The 02/12/2021 05:06, H.J. Lu via Libc-alpha wrote:
> On Fri, Feb 12, 2021 at 1:43 AM Florian Weimer <fweimer@redhat.com> wrote:
> > * H. J. Lu via Libc-alpha:
> > > On Thu, Feb 11, 2021 at 12:28 PM Joseph Myers <joseph@codesourcery.com> wrote:
> > >> On Thu, 11 Feb 2021, H.J. Lu via Libc-alpha wrote:
> > >>
> > >> > An API for tagged address:
> > >>
> > >> Please write a longer commit message, discussing what "tagged address" is,
> > >> which architectures have such a thing (the API should try to cover
> > >> whatever is common between architectures as far as possible - is this
> > >> meant to relate to AArch64 MTE, how does it relate to the MTE code we
> > >
> > > This API is for Intel LAM:
> > >
> > > https://www.phoronix.com/scan.php?page=news_item&px=Intel-LAM-Glibc#:~:text=Intel%20Linear%20Address%20Masking%20(LAM,bit%20linear%20addresses%20for%20metadata.&text=With%20LAM%20enabled%2C%20the%20processor,linear%20address%20to%20access%20memory.
> > >
> > > and ARM TBI:
> > >
> > > https://en.wikichip.org/wiki/arm/tbi
> >
> > Do the setters/getters change process or thread properties?
> 
> On x86-64, mask is stored in TCB.   TCB will be updated.  It applies
> to all threads.
> 
> > The interface assumes that the tag bits are uniform across pointer
> > types.  I think that's not true, at least from a historical perspective.
> 
> This is true for LAM and TBI.

on aarch64 TBI is always top byte (top 8bit).

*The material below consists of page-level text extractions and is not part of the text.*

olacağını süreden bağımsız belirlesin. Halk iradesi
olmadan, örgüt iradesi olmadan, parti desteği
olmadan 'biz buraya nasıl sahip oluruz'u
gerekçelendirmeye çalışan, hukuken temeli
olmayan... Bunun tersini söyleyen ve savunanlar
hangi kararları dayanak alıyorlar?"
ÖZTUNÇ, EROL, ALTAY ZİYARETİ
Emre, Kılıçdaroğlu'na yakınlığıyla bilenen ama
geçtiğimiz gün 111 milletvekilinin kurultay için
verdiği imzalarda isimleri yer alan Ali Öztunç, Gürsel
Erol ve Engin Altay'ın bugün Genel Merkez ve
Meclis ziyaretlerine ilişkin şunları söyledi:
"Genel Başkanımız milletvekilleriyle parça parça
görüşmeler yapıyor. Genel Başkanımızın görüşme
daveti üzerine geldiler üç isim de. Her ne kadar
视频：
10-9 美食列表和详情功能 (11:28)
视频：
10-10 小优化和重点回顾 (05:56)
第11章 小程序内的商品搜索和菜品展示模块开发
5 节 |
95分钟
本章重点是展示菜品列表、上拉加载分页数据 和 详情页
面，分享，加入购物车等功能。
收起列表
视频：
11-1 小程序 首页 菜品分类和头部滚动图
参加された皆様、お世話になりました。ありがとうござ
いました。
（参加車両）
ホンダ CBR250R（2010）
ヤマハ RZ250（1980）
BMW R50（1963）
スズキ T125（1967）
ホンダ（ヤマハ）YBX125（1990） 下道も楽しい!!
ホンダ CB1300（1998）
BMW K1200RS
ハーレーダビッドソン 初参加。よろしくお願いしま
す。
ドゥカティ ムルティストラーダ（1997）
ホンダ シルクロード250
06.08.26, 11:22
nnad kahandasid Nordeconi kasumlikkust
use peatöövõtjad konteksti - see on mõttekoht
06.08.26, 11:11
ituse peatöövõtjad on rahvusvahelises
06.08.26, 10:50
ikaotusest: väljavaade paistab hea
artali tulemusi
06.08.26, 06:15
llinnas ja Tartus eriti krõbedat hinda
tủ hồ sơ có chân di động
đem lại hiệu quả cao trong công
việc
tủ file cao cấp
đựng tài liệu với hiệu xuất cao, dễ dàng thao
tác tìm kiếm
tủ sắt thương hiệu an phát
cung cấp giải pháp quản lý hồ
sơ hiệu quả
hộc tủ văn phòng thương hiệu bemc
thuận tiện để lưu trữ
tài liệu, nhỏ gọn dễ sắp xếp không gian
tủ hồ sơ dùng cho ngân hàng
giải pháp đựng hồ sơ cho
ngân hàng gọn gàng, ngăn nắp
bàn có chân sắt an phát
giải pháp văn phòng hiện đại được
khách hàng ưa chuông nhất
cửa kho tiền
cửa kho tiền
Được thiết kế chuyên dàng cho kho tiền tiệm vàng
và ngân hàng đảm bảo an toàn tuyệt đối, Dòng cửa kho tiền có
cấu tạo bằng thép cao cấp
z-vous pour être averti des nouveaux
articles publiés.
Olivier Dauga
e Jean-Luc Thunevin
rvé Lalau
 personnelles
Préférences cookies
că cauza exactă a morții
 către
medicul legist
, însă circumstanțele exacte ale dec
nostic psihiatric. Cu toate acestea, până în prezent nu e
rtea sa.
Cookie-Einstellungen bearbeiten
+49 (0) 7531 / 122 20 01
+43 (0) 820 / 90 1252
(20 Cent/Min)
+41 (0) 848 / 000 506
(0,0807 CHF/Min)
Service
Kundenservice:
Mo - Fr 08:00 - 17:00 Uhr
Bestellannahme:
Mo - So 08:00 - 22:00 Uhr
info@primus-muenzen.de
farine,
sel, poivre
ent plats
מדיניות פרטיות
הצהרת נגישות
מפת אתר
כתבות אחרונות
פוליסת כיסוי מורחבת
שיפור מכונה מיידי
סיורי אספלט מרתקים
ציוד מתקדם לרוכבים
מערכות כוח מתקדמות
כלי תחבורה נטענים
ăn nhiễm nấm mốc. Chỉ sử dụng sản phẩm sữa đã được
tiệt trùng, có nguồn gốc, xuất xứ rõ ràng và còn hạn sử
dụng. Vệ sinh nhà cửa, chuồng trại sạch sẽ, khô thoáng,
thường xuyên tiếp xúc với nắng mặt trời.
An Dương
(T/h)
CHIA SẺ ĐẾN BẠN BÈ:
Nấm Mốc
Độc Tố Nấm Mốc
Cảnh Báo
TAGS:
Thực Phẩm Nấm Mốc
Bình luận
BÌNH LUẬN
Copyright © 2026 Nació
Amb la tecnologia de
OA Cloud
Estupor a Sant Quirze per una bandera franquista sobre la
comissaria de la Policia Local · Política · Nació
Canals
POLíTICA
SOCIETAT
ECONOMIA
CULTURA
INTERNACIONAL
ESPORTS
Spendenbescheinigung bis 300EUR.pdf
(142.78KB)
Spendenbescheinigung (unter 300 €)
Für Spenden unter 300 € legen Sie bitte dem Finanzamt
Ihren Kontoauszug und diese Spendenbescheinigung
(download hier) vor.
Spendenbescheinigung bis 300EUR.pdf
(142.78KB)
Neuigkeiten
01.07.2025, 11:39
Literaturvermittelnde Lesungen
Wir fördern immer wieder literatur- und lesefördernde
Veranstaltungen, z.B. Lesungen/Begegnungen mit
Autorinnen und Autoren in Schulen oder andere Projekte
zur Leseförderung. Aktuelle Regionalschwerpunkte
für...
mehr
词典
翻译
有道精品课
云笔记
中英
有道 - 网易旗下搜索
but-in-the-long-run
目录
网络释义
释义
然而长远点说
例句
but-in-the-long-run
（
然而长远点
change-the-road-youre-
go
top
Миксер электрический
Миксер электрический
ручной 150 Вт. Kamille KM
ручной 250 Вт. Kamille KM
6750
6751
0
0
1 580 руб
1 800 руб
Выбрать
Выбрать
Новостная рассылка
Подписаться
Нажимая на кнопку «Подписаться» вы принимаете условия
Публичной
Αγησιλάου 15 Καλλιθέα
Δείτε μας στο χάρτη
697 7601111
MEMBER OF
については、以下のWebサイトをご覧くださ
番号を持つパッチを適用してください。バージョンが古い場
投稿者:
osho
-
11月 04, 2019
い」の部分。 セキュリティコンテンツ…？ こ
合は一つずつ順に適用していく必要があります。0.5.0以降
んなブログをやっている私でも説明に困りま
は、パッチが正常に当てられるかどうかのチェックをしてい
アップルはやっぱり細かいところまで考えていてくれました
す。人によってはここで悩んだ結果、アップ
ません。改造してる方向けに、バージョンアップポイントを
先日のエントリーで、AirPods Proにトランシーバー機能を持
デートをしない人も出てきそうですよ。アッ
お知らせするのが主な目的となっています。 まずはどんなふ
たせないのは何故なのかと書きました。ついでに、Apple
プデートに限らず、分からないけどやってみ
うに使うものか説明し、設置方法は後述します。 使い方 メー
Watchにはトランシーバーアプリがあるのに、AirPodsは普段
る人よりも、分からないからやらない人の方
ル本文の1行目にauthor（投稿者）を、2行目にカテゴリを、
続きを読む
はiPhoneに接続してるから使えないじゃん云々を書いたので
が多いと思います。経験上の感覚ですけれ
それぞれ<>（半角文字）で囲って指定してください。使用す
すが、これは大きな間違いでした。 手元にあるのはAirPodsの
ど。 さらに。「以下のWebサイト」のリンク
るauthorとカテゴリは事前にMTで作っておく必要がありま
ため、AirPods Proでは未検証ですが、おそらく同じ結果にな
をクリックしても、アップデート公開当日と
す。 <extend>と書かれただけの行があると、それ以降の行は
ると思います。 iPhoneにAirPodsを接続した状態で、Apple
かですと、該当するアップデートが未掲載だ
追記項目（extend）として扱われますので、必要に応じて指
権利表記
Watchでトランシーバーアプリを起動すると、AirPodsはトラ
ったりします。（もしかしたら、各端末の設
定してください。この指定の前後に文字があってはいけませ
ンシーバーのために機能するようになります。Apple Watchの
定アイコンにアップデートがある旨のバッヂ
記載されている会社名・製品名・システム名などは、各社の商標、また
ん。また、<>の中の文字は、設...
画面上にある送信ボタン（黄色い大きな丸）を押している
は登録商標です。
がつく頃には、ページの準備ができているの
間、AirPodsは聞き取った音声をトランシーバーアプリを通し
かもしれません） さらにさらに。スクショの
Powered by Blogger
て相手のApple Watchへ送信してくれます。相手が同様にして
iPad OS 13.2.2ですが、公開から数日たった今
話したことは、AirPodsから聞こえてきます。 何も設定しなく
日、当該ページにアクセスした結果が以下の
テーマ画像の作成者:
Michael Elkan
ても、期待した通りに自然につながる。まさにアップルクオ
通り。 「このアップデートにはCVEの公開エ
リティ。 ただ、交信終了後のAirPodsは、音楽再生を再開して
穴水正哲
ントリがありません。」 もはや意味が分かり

there are separate data access and instruction access TBI, but
they are both on in linux userspace (there was an argument to
only use data access TBI so pointer authentication can use extra
8 bits for code pointers, however the TBI setting is slow to
context switch and we would need it to be per process if it's
an opt-in feature. it's not clear if anything would break by
disabling code address TBI, but for now we are stuck with the
original ABI).

when MTE is in use then 4bits (bit 56 .. 59) are used for memory
tagging, the other 4bits (top 4 bits) are technically still
available for application use. but i'm not yet sure if we want
to expose that. (e.g. in case of a fault on a tagged address
by default the tag is zeroed in siginfo.si_addr, but kept when
SA_EXPOSE_TAGBITS is set, except with an MTE tag check fault
the top 4 bits are never kept.)

originally in the linux syscall abi tag bytes must be 0, so in
libc calls the tag bytes must be 0 too: the architectural TBI
only works for memory accesses. but userspace can opt-in to a
tagged address abi that allows passing tagged addresses to the
kernel.
https://www.kernel.org/doc/Documentation/arm64/tagged-pointers.rst

with the tagged address syscall abi tagged addresses are usable
in practice (e.g. for HWASAN, but also needed for MTE). this abi
is mostly backward compatible (i'm not sure if anything breaks
if it's unconditionally on, invalid syscalls may no longer fail).
https://www.kernel.org/doc/Documentation/arm64/tagged-address-abi.rst

we want the libc to decide early about the tagged syscall abi,
later there is no reliable way to do it for the entire process.
for this we may need to mark binaries that use tags (such
marking also tells us that the binary is not MTE compatible)
unfortunately HWASAN does not use any marking. (lack of marking
is an issue in other sanitizers too). currently the opt-in is
done based on a tunable that requests heap tagging.

> 
> > People complained that our protection key interfaces are too slow to be
> > useful.  Do we need to find a way to inline the tag/untag operations?
> >
> 
> The internal interface is inlined.  We can also inline the public interface
> if needed.  But set_tagged_address_mask isn't inlined at all.

i'm not sure how the set_tagged_address_mask api would work.